É o que o primeiro ministro Modi, da Índia, aprendeu quando, menos de um ano
depois de uma eleição nacional arrebatadora, seu partido teve mau desempenho
nas eleições provinciais de Nova Deli e Bihar, onde acabara de vencer.
Não
penso que essa volatilidade vá acabar tão cedo. A razão é bastante simples. Os
mantras neoliberais de crescimento e competitividade não são capazes de reduzir
significativamente os níveis de desemprego. Como resultado, podem forçar a
transferência de riqueza dos estratos mais baixos para os mais ricos. Isso é
muito visível e é o que leva à denúncia dos programas de austeridade.
A
reação xenófoba responde a uma necessidade psíquica, mas não leva à elevação do
nível de emprego, e portanto também não ao aumento da renda real.

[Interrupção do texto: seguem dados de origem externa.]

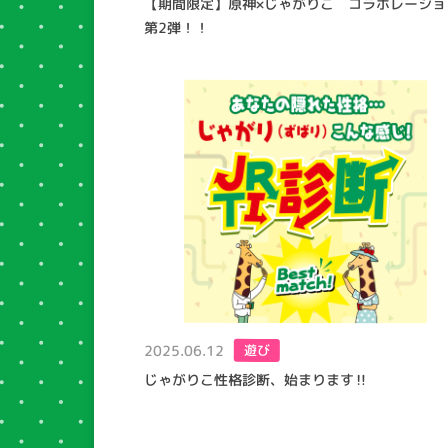
【期間限定】原神×じゃがりこ コラボレーショ
第2弾！！
2025.06.12
遊び
じゃがりこ性格診断、始まります‼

Os eleitores podem então retirar esses partidos do poder, como podem
aqueles que lutam por objetivos de esquerda, como a elevação dos impostos
pagos pelos muito ricos. Por sua vez, os governos – de esquerda, centro ou
direita – têm menos dinheiro para as medidas de proteção social.
A
combinação desses elementos não é muito negativa apenas para aqueles que se
encontram na base da pirâmide de renda. Significa também o chamado declínio da
classe média – ou seja, a queda de muitas famílias para as fileiras dos
estratos mais baixos. Note-se, porém, que o modelo de eleições
parlamentares disputadas basicamente por dois partidos mainstream é
baseado na existência de um estrato de classe média numericamente grande,
pronto para deslocar seus votos leve e calmamente entre dois partidos de
centro, bastante semelhantes. Sem esse modelo funcionando, o sistema político
torna-se imprevisível, tal como estamos vendo agora.
Acabo
de descrever a cena intra-Estados. Mas há também a cena inter-Estados – o poder
global relativo dos diferentes Estados. Assim como deve-se olhar para os níveis
reais de emprego dentro de cada Estado, as taxas de câmbio entre as moedas são
a chave para avaliar o poder entre Estados. O dólar mantém-se no topo,
principalmente porque não há nenhuma boa alternativa no curto prazo. Contudo, a
moeda norte-americana não é estável, e está também sujeito a mudanças súbitas e
voláteis, assim como a um declínio relativo, no longo prazo.
Taxas
de câmbio caóticas significam que resta uma última solução, extremamente
perigosa, para reforçar o poder relativo entre Estados: a guerra. A guerra é ao
mesmo tempo intimidadora e remuneradora no curto prazo, ainda que seja
devastadora humanamente e leve à exaustão, no longo prazo. De modo que, quando
os Estados Unidos debatem como perseguir seus interesses na Síria ou no
Afeganistão, é muito forte a pressão para ampliar o envolvimento militar, ao
invés de reduzi-lo.
Não
é, em suma, um cenário bonito. A questão, para os partidos políticos, é que não
é um bom tempo para realizar eleições. Alguns partidos no poder estão começando
a julgar que não deveriam realizá-las, ou ao menos evitar eleições que sejam,
ainda que marginalmente, competitivas.